**What you should do:** Retype these rows verbatim, keeping every line in its order.

___

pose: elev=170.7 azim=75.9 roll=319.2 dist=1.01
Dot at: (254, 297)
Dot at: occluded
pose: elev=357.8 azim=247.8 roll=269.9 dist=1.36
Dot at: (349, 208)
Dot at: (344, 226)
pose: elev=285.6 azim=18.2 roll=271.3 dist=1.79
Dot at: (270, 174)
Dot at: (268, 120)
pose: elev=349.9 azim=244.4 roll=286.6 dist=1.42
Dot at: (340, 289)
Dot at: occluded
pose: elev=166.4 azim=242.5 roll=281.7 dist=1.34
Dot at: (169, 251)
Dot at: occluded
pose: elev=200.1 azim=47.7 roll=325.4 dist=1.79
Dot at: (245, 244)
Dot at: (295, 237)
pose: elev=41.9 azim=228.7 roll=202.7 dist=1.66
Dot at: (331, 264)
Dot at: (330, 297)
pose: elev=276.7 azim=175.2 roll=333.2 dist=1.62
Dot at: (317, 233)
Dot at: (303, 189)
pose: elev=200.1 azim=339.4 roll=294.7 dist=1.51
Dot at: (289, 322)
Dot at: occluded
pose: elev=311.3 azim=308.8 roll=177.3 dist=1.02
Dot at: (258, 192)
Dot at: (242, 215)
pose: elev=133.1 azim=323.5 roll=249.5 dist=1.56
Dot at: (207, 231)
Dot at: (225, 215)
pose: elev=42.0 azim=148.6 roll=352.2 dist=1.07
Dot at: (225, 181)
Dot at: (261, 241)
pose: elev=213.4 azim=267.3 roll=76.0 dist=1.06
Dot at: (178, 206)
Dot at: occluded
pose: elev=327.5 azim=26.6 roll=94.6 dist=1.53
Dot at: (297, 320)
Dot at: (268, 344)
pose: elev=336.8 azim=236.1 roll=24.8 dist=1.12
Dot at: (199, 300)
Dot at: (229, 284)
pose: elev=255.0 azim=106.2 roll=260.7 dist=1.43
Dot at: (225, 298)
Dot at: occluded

___

**Answer:**
pose: elev=170.7 azim=75.9 roll=319.2 dist=1.01
Dot at: (254, 297)
Dot at: occluded
pose: elev=357.8 azim=247.8 roll=269.9 dist=1.36
Dot at: (349, 208)
Dot at: (344, 226)
pose: elev=285.6 azim=18.2 roll=271.3 dist=1.79
Dot at: (270, 174)
Dot at: (268, 120)
pose: elev=349.9 azim=244.4 roll=286.6 dist=1.42
Dot at: (340, 289)
Dot at: occluded
pose: elev=166.4 azim=242.5 roll=281.7 dist=1.34
Dot at: (169, 251)
Dot at: occluded
pose: elev=200.1 azim=47.7 roll=325.4 dist=1.79
Dot at: (245, 244)
Dot at: (295, 237)
pose: elev=41.9 azim=228.7 roll=202.7 dist=1.66
Dot at: (331, 264)
Dot at: (330, 297)
pose: elev=276.7 azim=175.2 roll=333.2 dist=1.62
Dot at: (317, 233)
Dot at: (303, 189)
pose: elev=200.1 azim=339.4 roll=294.7 dist=1.51
Dot at: (289, 322)
Dot at: occluded
pose: elev=311.3 azim=308.8 roll=177.3 dist=1.02
Dot at: (258, 192)
Dot at: (242, 215)
pose: elev=133.1 azim=323.5 roll=249.5 dist=1.56
Dot at: (207, 231)
Dot at: (225, 215)
pose: elev=42.0 azim=148.6 roll=352.2 dist=1.07
Dot at: (225, 181)
Dot at: (261, 241)
pose: elev=213.4 azim=267.3 roll=76.0 dist=1.06
Dot at: (178, 206)
Dot at: occluded
pose: elev=327.5 azim=26.6 roll=94.6 dist=1.53
Dot at: (297, 320)
Dot at: (268, 344)
pose: elev=336.8 azim=236.1 roll=24.8 dist=1.12
Dot at: (199, 300)
Dot at: (229, 284)
pose: elev=255.0 azim=106.2 roll=260.7 dist=1.43
Dot at: (225, 298)
Dot at: occluded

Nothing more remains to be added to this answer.